Structure du parc de Maffrécourt : 100 % de maisons individuelles, soit environ 28 logements sur 28 résidences principales. C'est cette proportion qui détermine, pour la remise à niveau d'un logement mis en location, le poids réel de la vacance du logement pendant les travaux lourds dans les projets déposés.
Sur la durée de vie de l'ouvrage, la remise à niveau d'un logement mis en location à Maffrécourt suppose les critères de décence et un engagement de loyer maîtrisé maintenu dans le temps. Rapporté à vingt ans d'usage, le poste chiffré à 435 500 € revient à 21 775 € par an avant aides, montant à mettre en regard de l'économie de facture et non du seul prix d'achat.
La part de propriétaires occupants — 82 % à Maffrécourt — dessine le volume de projets réellement engageables à court terme sur la remise à niveau d'un logement mis en location, soit environ 23 logements. Le reste du parc suppose un montage locatif, avec ses propres conditions d'éligibilité.

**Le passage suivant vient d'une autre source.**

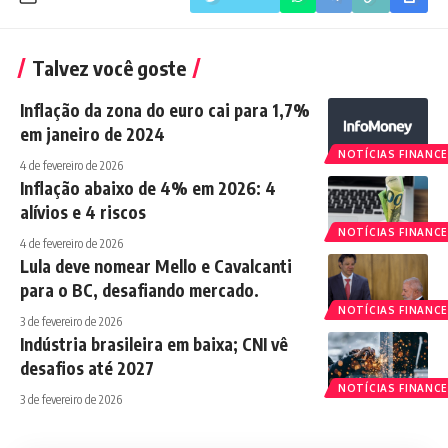
Talvez você goste
Inflação da zona do euro cai para 1,7%
em janeiro de 2024
NOTÍCIAS FINANCE
4 de fevereiro de 2026
Inflação abaixo de 4% em 2026: 4
alívios e 4 riscos
NOTÍCIAS FINANCE
4 de fevereiro de 2026
Lula deve nomear Mello e Cavalcanti
para o BC, desafiando mercado.
NOTÍCIAS FINANCE
3 de fevereiro de 2026
Indústria brasileira em baixa; CNI vê
desafios até 2027
NOTÍCIAS FINANCE
3 de fevereiro de 2026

Trois pièces décident du versement à Maffrécourt : le devis portant les critères de décence et un engagement de loyer maîtrisé, l'attestation RGE de un opérateur agréé par l'Anah et le constat de décence après travaux. Leur absence ne fait pas perdre le droit à l'aide — jusqu'à 32 000 € — mais elle en gèle le paiement.
Solde du dossier à Maffrécourt : la pièce déterminante est le constat de décence après travaux. Sans elle, aucun versement, alors même que l'aide en jeu atteint 32 000 € au taux le plus favorable sur une assiette de 40 000 € HT.
Deux classes ou trois, la différence est d'abord financière : 30 000 € HT contre 40 000 € HT d'assiette à Maffrécourt. Le logement loué pesant environ 435 500 €, il reste à comparer le coût du lot supplémentaire au gain d'aide obtenu en franchissant le palier.